Separately managed accounts are increasingly popular among retail investors who can meet certain minimums — which have been falling — and want enhanced transparency, lower fees, daily liquidity, customization and U.S. tax advantages mutual funds cannot offer.
Previously, retail SMAs were geared only toward high-net-worth investors who could afford minimums like $400,000. Through improved technology and the development of SMA models that use underlying mutual funds and ETFs to gain various market exposures, minimums have come down to as low as $25,000. This has made SMAs accessible to a broader array of investors.
By harnessing new technologies and streamlining operations, SMA sponsors can now offer multi-asset SMAs. These diversifying products are growing more attractive as some asset classes grow less correlated, and I expect them to prove popular.
Over the last decade, retail investors have poured money into market-cap weighted ETFs because of their low costs. SMAs also can provide lower costs, with the added advantage of better diversification for markets that are unlikely to continue going straight up from here.
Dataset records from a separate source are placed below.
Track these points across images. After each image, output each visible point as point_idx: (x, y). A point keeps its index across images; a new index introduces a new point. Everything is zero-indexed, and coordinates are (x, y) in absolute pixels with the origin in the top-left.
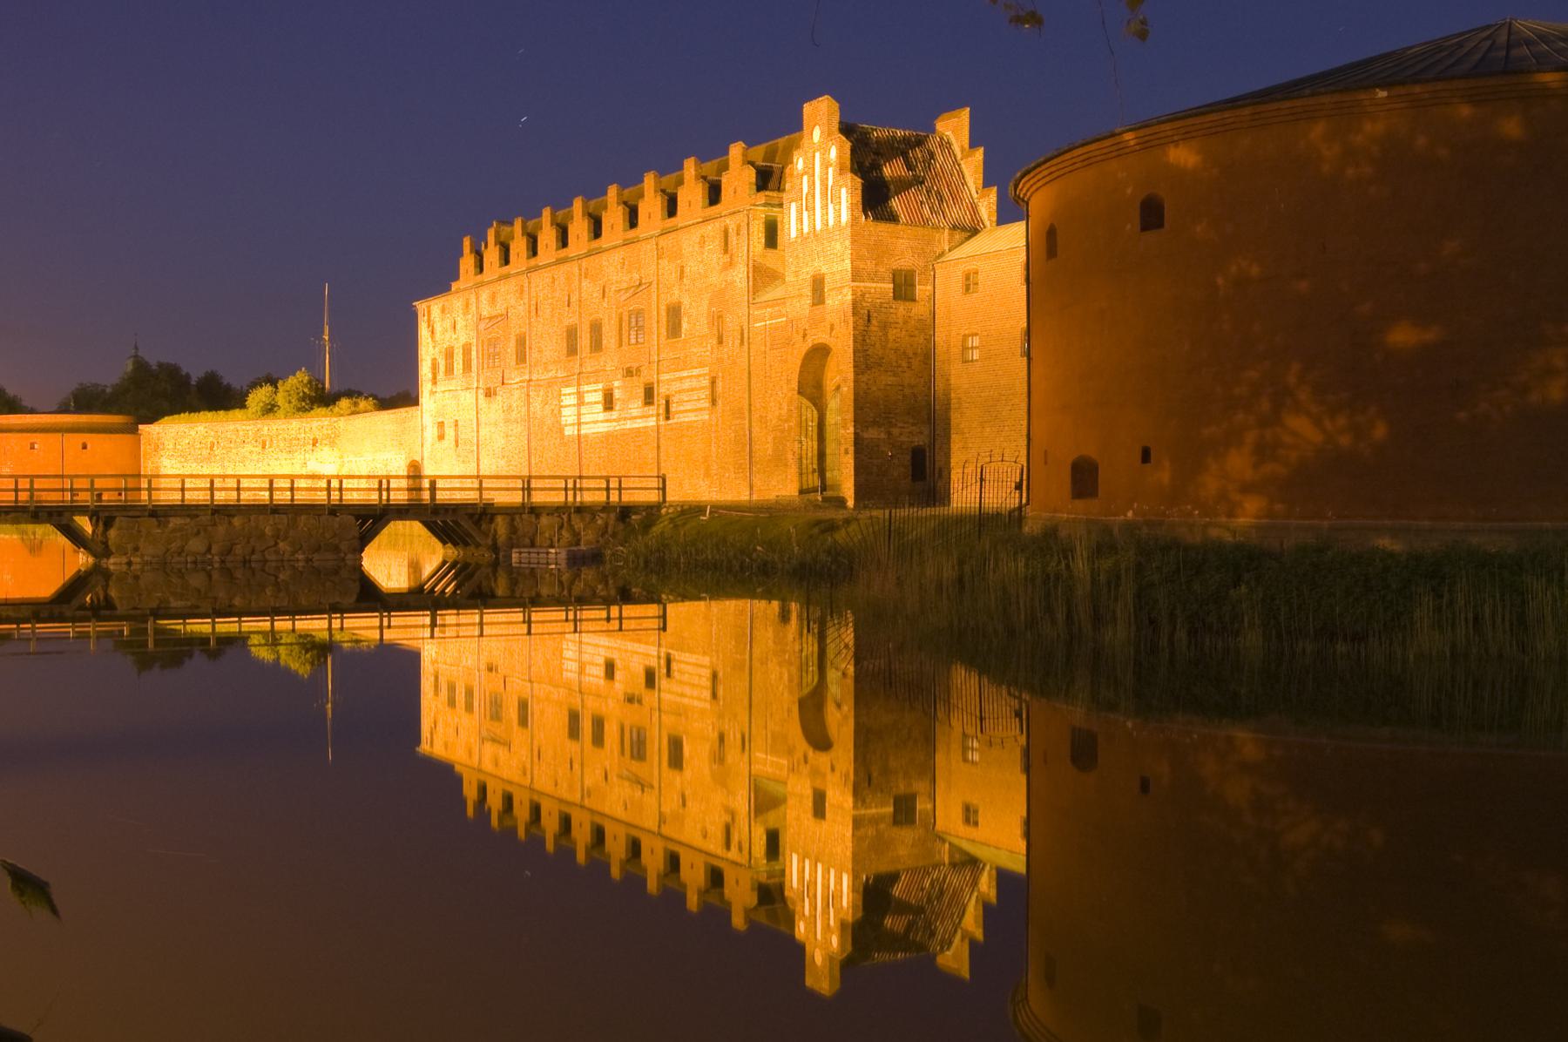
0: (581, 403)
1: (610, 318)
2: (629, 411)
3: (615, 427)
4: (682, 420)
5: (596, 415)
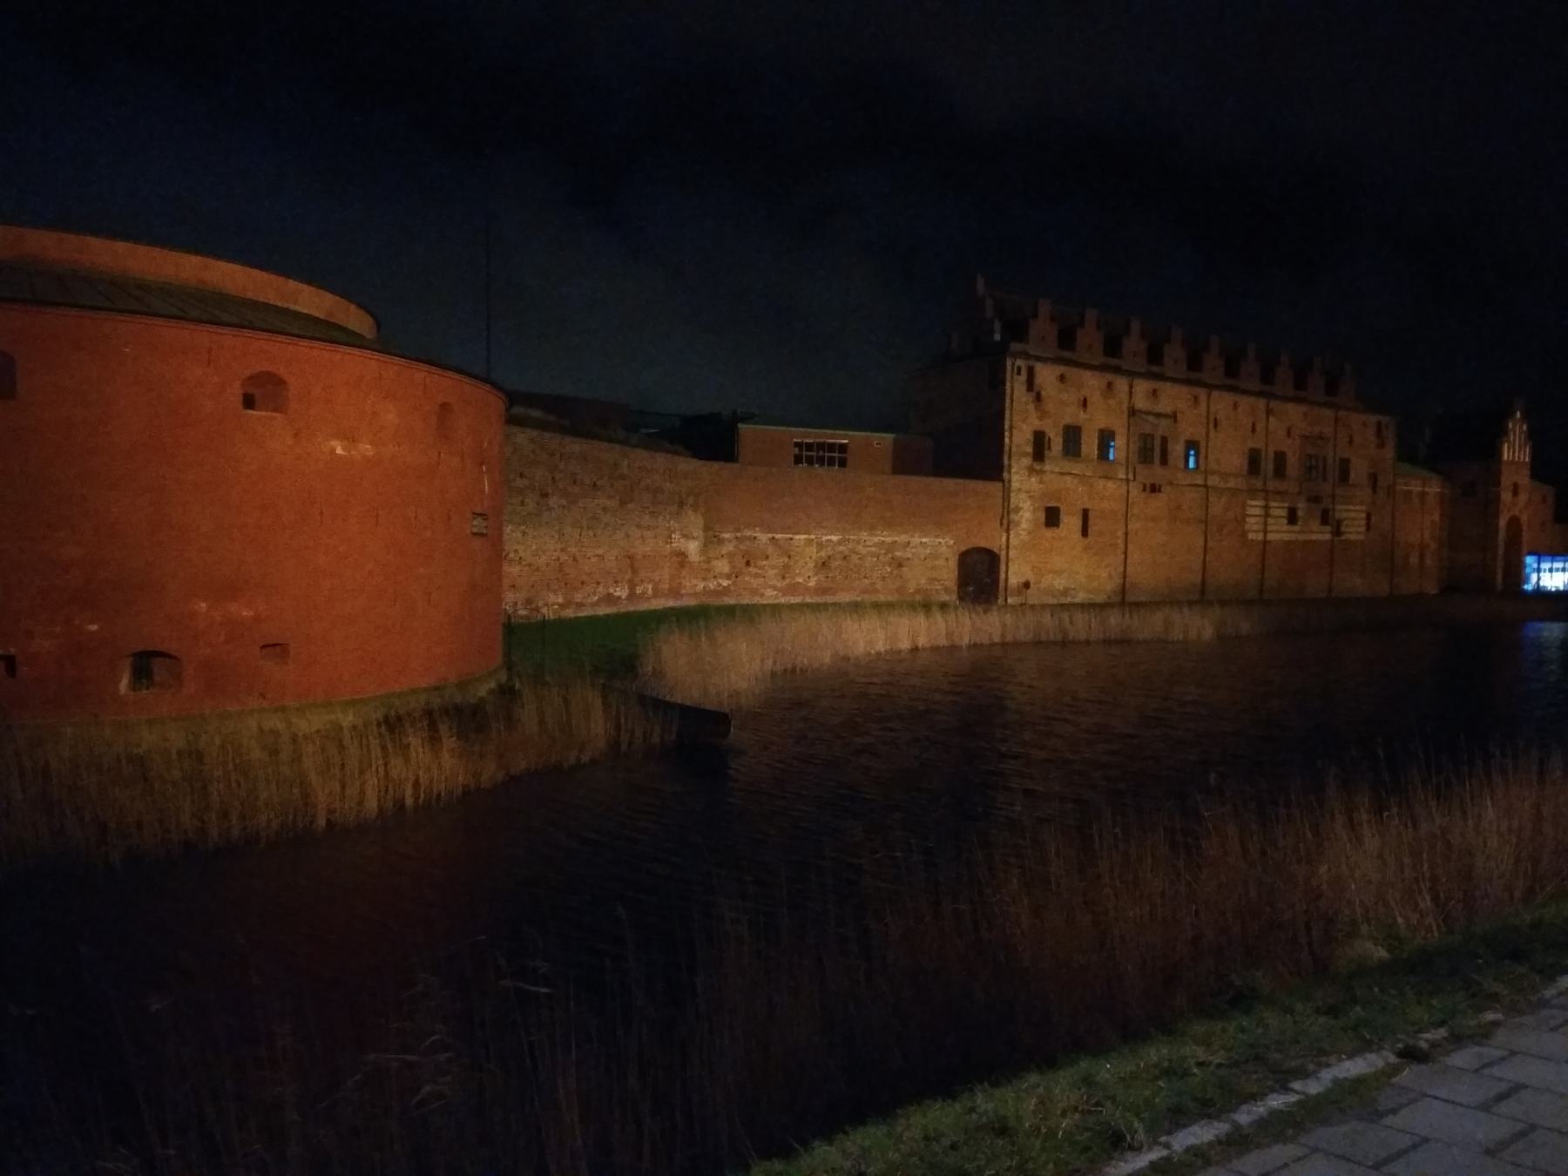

Buying a diversified SMA from a quality asset allocator can give investors everything they want in one package for a good price, at a low minimum. They need not worry about rebalancing. Investing in an SMA means buying the securities that day, not buying into a commingled vehicle that has large embedded gains — as so many mutual funds do, after years of market runups.
As we move into the next generation of products, investors can buy SMAs that are solutions-based. They may invest, for example, in an SMA that has a target outcome, with low volatility, and mixes equities (international and domestic) with fixed income.